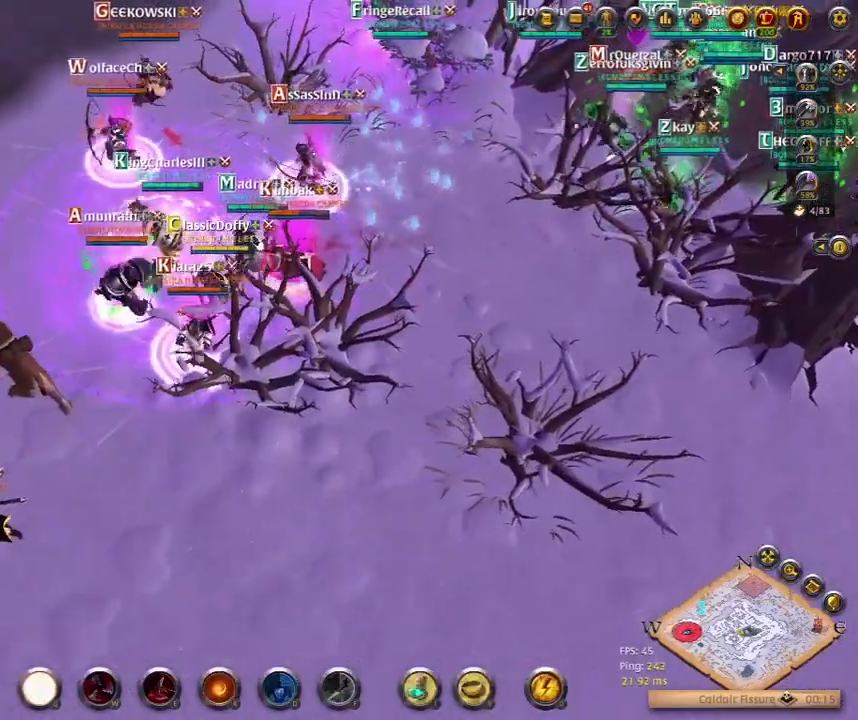
{"keys": [], "events": []}
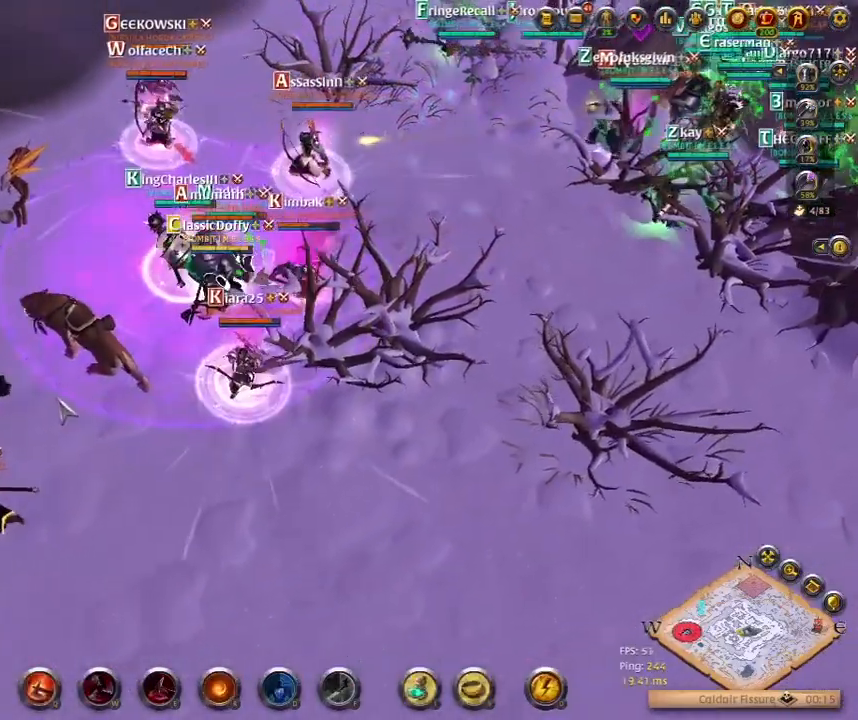
{"keys": [], "events": [[150, "q", "down"], [333, "q", "up"]]}
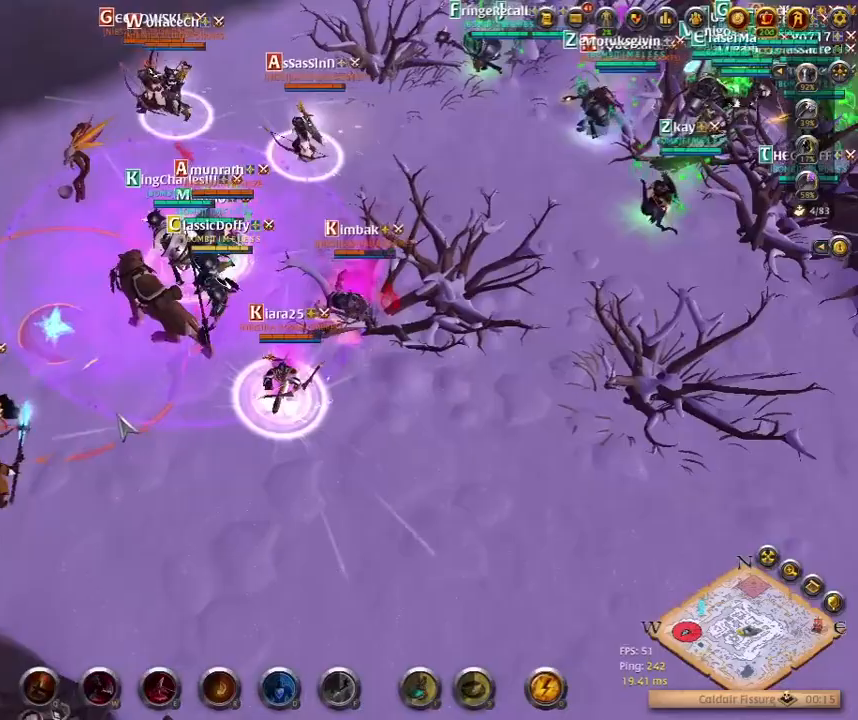
{"keys": [], "events": []}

**Task goal**
Apart from the pictures, the material above has to be repeated exactly.

**Solution for this task**
{"keys": [], "events": []}
{"keys": [], "events": [[150, "q", "down"], [333, "q", "up"]]}
{"keys": [], "events": []}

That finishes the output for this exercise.